Fremdenverkehrsbilanz erstmals seit 1975 negativ

Im vergangenen Jahr haben Schweizerinnen und Schweizer auf Ihren Reisen im Ausland erstmals mehr Geld ausgegeben, als ausländische Gäste in der Schweiz. Die sogenannte Fremdenverkehrsbilanz war damit erstmals in seiner Geschichte negativ. Jahrzehntelang waren Milliardenüberschüsse die Regel.

Noch nie haben Schweizerinnen und Schweizer bei Auslandreisen so viel Geld ausgegeben wie vergangenes Jahr. Jedenfalls nicht seit 1975. Seither wird die sogenannte Fremdenverkehrsbilanz geführt, teilt das Bundesamt für Statistik mit. Insgesamt gaben Schweizer Gäste im Ausland 16,3 Milliarden Franken aus, während ausländische Gäste in der Schweiz lediglich 16 Milliarden Franken ausgaben. Darin sind auch die Ausgaben von Kurzaufenthaltern und Grenzgängern sowie des Tages- und Transitverkehrs enthalten.

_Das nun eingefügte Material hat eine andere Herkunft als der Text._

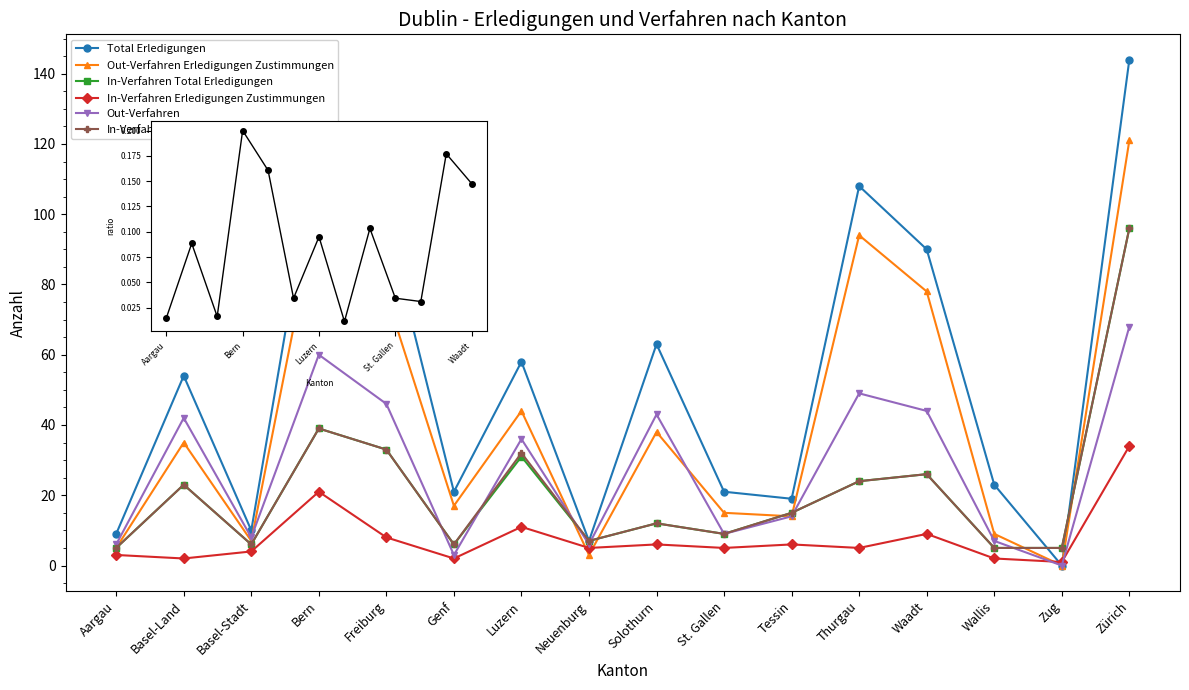

Does the chart display data point markers on the line(s)?

Yes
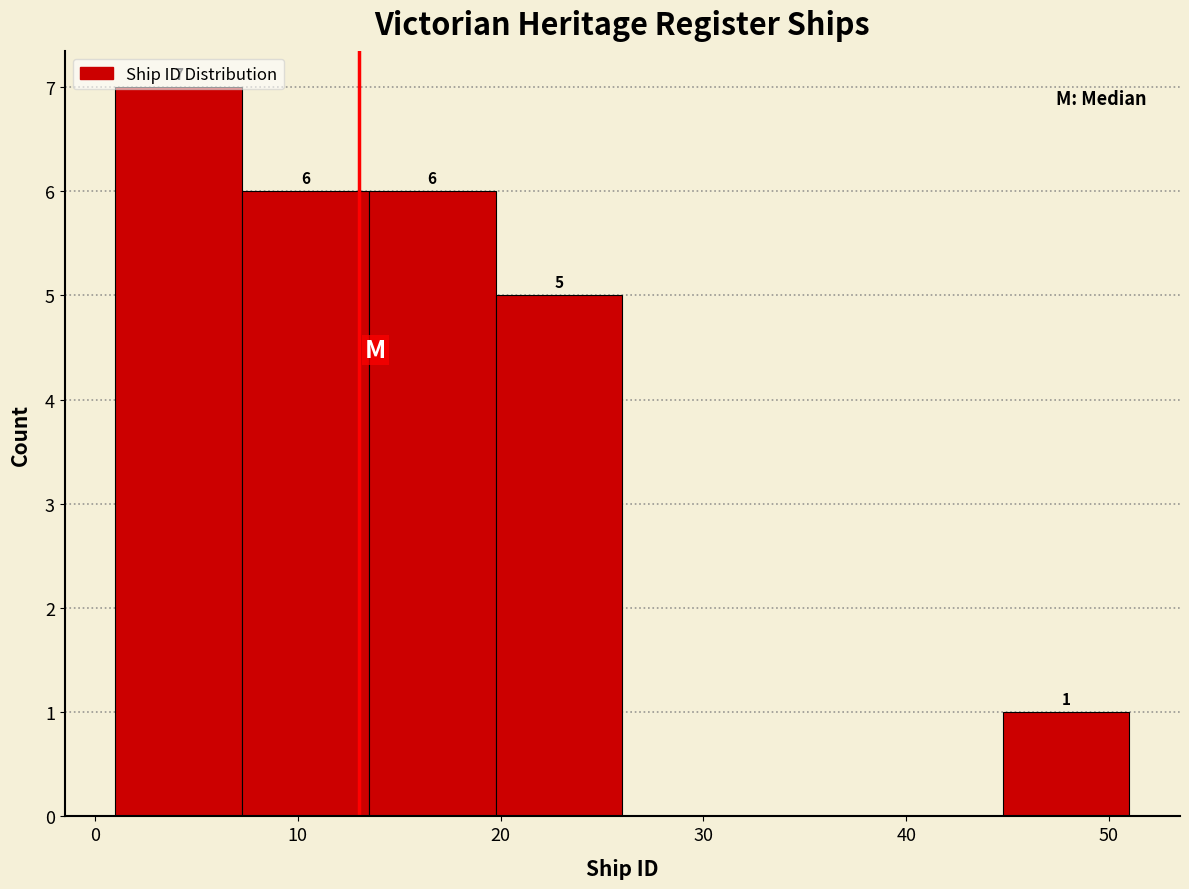

Over which range of the x-axis is the bar tallest?

1 to 7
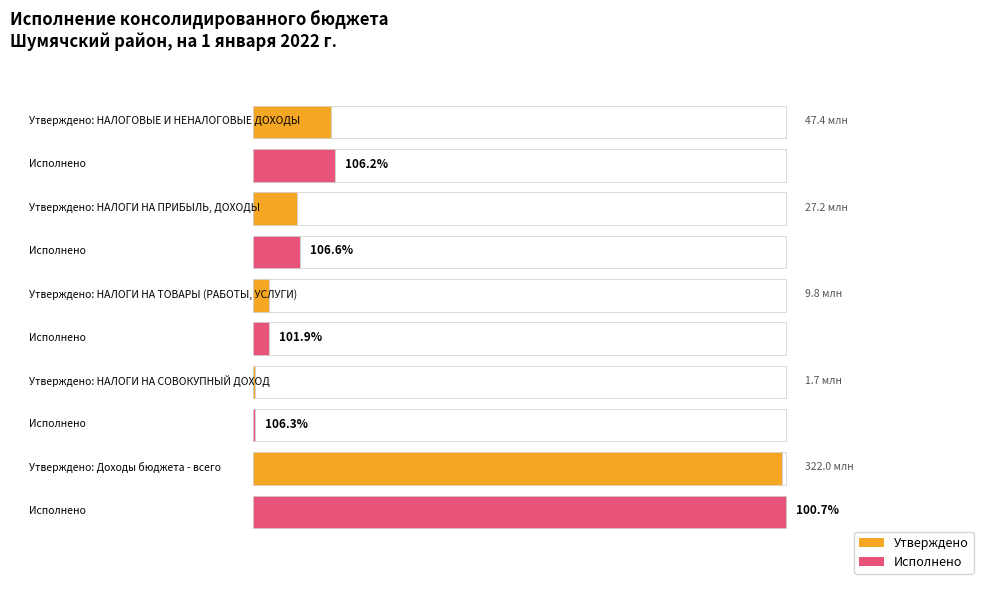

What is the difference between the highest and lowest values at 2?

188629.5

Grund dafür sei unter anderem die Aufhebung des Euro-Mindestkurses durch die Schweizerische Nationalbank SNB am 15. Januar 2015. Dies habe dazu geführt, dass weniger Touristen in Schweizer Hotels übernachten.

Seit die Fremdenverkehrsbilanz 1975 eingeführt wurde, resultierte bisher immer ein positives Ergebnis. Während Jahrzehnten waren gar Milliardenüberschüsse die Regel.